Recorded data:
----------------------------------------

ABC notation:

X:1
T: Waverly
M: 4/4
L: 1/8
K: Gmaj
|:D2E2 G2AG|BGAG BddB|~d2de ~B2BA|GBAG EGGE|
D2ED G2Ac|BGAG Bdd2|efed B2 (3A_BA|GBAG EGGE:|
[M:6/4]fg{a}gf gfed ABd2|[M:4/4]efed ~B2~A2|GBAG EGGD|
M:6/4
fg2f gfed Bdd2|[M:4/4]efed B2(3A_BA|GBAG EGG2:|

----------------------------------------

● **Problem statement**
Rewrite the records above as a numbered list with one line per item, and skip the blank lines.

● **Response**
1. ABC notation:
2. X:1
3. T: Waverly
4. M: 4/4
5. L: 1/8
6. K: Gmaj
7. |:D2E2 G2AG|BGAG BddB|~d2de ~B2BA|GBAG EGGE|
8. D2ED G2Ac|BGAG Bdd2|efed B2 (3A_BA|GBAG EGGE:|
9. [M:6/4]fg{a}gf gfed ABd2|[M:4/4]efed ~B2~A2|GBAG EGGD|
10. M:6/4
11. fg2f gfed Bdd2|[M:4/4]efed B2(3A_BA|GBAG EGG2:|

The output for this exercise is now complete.